“I dream my painting, and then I paint my dream.”
And so the artist did paint capturing his dreams, thoughts, hopes, and melancholies onto the canvas. But what many are not aware of is that behind the beauty of Van Gogh’s landscapes, portraits and still-lives, the artist deeply examined the emotional and intellectual context of his art through the written word.
Currently on view at the Royal Academy of Art in London is a landmark exhibition of work of Vincent Van Gogh (1853-1893) alongside his tremendous written correspondences. Over 35 original letters which have rarely been exhibited to the public due to their fragility are now on display together with 65 paintings and 30 drawings. The coupling of Van Gogh’s painting with his letters reveals how closely the two art forms were interlocked for the artist.
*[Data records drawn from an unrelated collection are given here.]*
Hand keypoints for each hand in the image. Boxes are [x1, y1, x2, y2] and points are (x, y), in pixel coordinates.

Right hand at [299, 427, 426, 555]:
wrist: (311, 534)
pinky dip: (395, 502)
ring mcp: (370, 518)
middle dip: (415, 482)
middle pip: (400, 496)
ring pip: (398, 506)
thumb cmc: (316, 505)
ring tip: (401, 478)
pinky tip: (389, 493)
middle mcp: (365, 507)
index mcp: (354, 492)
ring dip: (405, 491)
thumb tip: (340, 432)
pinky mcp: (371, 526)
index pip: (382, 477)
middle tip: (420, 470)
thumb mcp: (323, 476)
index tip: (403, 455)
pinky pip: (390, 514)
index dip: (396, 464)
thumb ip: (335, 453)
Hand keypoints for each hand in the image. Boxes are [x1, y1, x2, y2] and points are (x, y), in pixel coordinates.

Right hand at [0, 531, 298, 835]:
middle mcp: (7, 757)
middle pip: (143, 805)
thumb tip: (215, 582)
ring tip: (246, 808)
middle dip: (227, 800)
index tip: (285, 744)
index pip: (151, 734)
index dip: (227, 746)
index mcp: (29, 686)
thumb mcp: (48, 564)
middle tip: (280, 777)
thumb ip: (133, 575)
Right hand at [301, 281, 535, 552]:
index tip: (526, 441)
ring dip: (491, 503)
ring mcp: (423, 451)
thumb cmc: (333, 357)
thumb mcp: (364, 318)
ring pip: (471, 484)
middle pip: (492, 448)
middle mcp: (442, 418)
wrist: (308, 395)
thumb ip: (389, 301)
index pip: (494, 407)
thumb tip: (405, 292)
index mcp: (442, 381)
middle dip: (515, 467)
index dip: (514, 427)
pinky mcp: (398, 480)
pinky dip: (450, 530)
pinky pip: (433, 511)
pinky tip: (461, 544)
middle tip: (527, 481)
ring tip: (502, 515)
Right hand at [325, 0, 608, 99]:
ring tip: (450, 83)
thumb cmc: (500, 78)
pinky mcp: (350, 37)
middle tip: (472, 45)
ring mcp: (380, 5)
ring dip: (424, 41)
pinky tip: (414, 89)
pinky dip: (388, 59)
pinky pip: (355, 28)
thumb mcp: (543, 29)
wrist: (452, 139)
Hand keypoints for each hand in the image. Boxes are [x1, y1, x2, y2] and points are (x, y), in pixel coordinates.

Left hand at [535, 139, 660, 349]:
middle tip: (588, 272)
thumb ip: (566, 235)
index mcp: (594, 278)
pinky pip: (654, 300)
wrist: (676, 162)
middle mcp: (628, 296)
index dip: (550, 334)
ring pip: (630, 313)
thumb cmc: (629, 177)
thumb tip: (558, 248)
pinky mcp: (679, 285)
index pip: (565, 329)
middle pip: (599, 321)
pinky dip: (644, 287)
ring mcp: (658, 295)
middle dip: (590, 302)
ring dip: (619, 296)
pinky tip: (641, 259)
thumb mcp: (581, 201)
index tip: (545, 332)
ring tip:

Without taking away importance from Van Gogh’s paintings, the exhibition uses the artist’s letters as a starting point. His letters were often used as written “sketches” to signal a work in progress or a completed work. Actual works are referenced as are those pertaining to other artists with the majority of the letters written to his brother Theo, an art dealer who supported Vincent throughout his very challenging artistic career. Letters were also written to other family members such as his sister Wilhelmina and others were written to artists such as Anton van Rappard, Emile Bernard, and Paul Gauguin during various phases of his life.
The exhibition incorporates the latest edition of the artist’s correspondence: Vincent van Gogh- The Letters: The Complete Illustrated and Annotated Edition. The new edition is the result of 15 years of scholarship by Leo Jansen, Hans Luijten and Nienke Bakker of the Van Gogh Museum. His letters, like his art, are often excruciatingly emotional. They reflect a deep pondering over the questions of art, nature, and literature. They are, undoubtedly, great works of literature.
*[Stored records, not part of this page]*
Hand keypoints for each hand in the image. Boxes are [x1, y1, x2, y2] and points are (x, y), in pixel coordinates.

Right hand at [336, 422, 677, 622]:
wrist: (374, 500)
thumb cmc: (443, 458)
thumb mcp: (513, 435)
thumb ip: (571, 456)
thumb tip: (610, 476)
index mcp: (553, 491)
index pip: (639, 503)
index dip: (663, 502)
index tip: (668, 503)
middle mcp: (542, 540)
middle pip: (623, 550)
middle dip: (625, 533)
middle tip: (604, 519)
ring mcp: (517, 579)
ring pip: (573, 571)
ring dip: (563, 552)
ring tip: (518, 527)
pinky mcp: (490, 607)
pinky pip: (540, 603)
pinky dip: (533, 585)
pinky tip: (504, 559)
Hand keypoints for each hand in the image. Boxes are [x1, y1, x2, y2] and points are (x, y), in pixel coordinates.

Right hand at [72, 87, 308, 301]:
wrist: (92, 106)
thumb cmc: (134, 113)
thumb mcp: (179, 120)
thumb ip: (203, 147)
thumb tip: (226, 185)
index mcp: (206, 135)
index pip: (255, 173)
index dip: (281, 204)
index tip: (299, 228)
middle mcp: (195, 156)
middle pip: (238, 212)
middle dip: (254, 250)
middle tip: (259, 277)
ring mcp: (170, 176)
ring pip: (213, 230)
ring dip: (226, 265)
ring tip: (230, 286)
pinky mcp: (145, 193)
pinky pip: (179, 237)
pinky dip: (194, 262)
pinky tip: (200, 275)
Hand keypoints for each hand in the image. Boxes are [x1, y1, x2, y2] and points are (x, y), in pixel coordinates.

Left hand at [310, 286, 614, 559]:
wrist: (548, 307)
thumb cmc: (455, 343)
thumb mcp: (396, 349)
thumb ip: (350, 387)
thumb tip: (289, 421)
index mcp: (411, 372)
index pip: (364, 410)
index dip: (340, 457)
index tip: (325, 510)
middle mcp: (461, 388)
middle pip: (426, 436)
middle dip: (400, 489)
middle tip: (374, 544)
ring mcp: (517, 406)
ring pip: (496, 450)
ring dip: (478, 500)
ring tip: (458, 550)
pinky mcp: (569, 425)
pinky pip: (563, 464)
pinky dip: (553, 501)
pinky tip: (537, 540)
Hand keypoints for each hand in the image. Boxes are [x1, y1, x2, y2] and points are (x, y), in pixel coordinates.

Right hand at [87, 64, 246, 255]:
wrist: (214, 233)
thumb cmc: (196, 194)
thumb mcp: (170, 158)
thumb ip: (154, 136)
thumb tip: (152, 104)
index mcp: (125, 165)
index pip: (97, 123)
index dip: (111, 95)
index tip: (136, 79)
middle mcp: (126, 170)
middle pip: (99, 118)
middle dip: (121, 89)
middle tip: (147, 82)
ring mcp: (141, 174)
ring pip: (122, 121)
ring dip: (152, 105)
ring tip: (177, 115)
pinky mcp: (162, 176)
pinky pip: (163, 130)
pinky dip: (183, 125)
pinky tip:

Van Gogh was born in the South of Netherlands in 1853 and was the second of six children by a Protestant pastor. During his early years, the artist worked for a firm of art dealers in The Hague and in London before he became a missionary worker. His artistic career began when he was 27 years old and spanned only ten years until his suicide in 1890. Mostly self-taught, he produced more than 800 paintings and 1,200 drawings during his short career. He compulsively wrote eloquent letters expressing his hard-working and exceptionally sensitive nature and most importantly, his great intellect. Regardless of his melancholic nature and his eventual suicide, his writings express of love for life.
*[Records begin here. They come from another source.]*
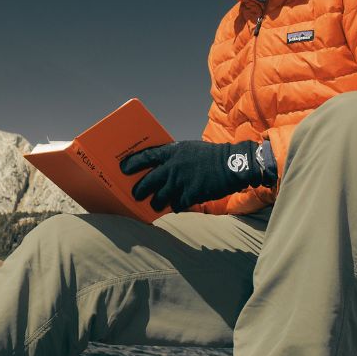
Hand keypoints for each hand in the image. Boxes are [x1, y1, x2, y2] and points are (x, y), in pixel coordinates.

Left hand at [119, 140, 263, 212]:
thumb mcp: (189, 149)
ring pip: (160, 197)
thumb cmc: (211, 156)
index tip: (123, 169)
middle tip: (136, 195)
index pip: (146, 156)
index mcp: (173, 151)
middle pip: (149, 181)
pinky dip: (175, 206)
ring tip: (154, 205)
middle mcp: (173, 166)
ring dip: (156, 203)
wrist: (233, 164)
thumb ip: (174, 157)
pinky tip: (176, 206)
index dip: (132, 163)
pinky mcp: (191, 195)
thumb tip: (160, 169)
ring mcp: (181, 182)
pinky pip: (177, 205)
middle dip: (140, 190)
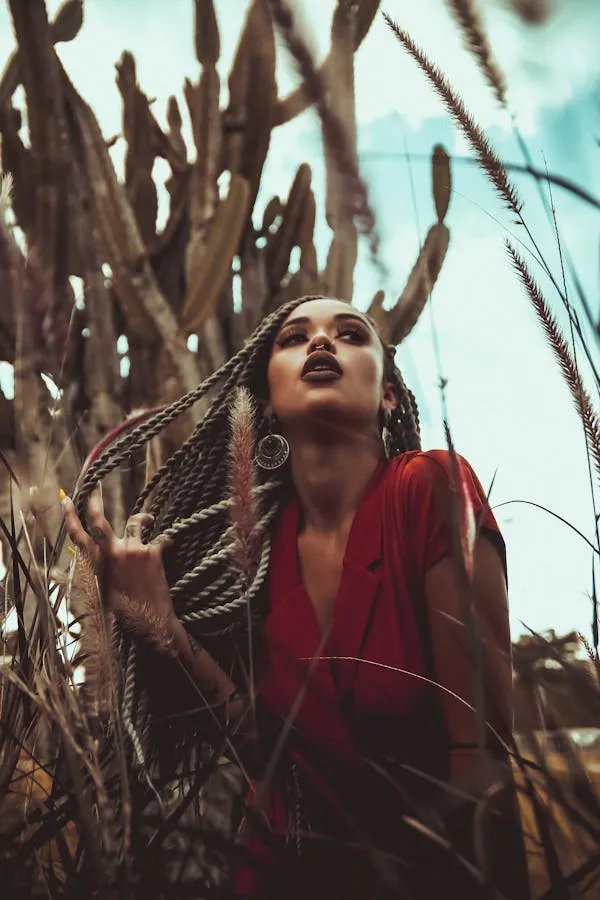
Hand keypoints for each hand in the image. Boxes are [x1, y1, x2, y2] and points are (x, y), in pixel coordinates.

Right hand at [61, 487, 177, 653]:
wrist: (150, 621)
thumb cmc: (127, 609)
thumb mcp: (104, 589)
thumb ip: (101, 568)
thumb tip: (95, 555)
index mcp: (97, 564)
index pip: (78, 536)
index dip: (70, 516)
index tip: (67, 498)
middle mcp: (111, 554)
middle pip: (99, 520)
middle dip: (96, 497)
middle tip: (96, 481)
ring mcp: (131, 551)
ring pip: (136, 522)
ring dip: (144, 519)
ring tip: (149, 520)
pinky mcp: (151, 552)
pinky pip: (161, 538)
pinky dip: (165, 543)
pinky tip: (168, 550)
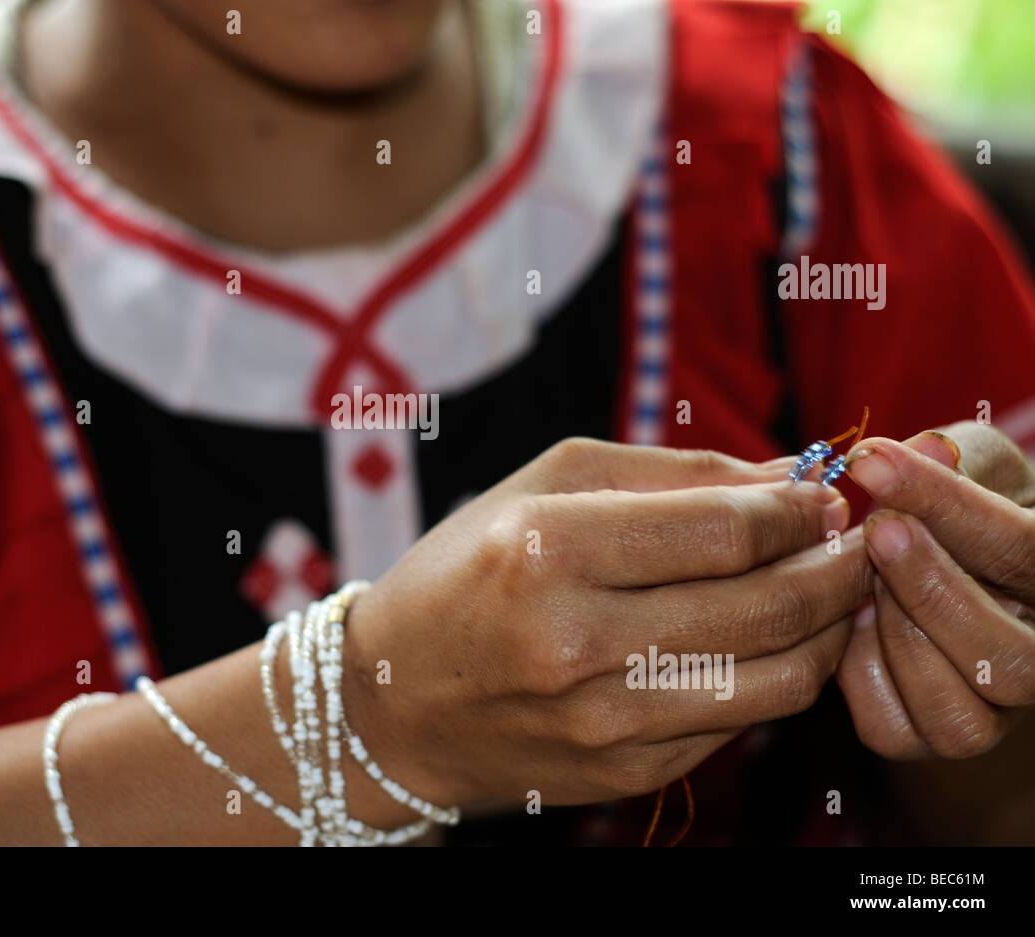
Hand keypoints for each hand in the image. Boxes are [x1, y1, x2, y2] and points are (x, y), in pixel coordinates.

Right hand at [340, 437, 870, 808]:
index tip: (819, 494)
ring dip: (827, 627)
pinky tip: (770, 640)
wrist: (393, 702)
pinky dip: (778, 676)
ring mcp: (603, 721)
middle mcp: (576, 642)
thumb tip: (787, 478)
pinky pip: (741, 722)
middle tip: (855, 539)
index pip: (724, 530)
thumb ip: (668, 473)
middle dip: (836, 563)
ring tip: (829, 589)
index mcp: (546, 551)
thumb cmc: (466, 572)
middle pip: (766, 603)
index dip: (796, 508)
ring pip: (778, 676)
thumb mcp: (541, 487)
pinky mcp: (624, 774)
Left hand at [836, 422, 1034, 758]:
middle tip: (876, 529)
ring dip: (897, 635)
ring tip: (863, 578)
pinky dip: (860, 673)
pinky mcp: (926, 735)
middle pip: (1010, 659)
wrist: (940, 564)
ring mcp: (992, 714)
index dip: (945, 505)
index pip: (1023, 551)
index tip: (869, 462)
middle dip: (930, 588)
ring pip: (956, 710)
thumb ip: (954, 457)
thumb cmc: (961, 506)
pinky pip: (892, 727)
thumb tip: (921, 447)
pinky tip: (852, 621)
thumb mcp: (972, 464)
“And if my illness recurred you would excuse me, I still love art and life very much.”- To Theo Van Gogh and Jo van Gogh-Bonger. Auvers-sur-Oise, Wednesday, 2 July 1890
“Love many things, for therein lies the true strength, and whosoever loves much performs much, and can accomplish much, and what is done in love is done well.”- (As quoted in Wisdom for the Soul: Five Millennia of Prescriptions for Spiritual Healing (2006) by Larry Chang, p. 483)
“For me, the work is an absolute necessity. I cannot put it off; I don’t care for anything else; that is to say, the pleasure in something else ceases at once, and I become melancholy when I cannot go on with my work. I feel then as the weaver does when he sees that his threads have got tangled, the pattern he had on the loom has gone to the deuce, and his exertion and deliberation are lost.” –Letter to Theo Van Gogh.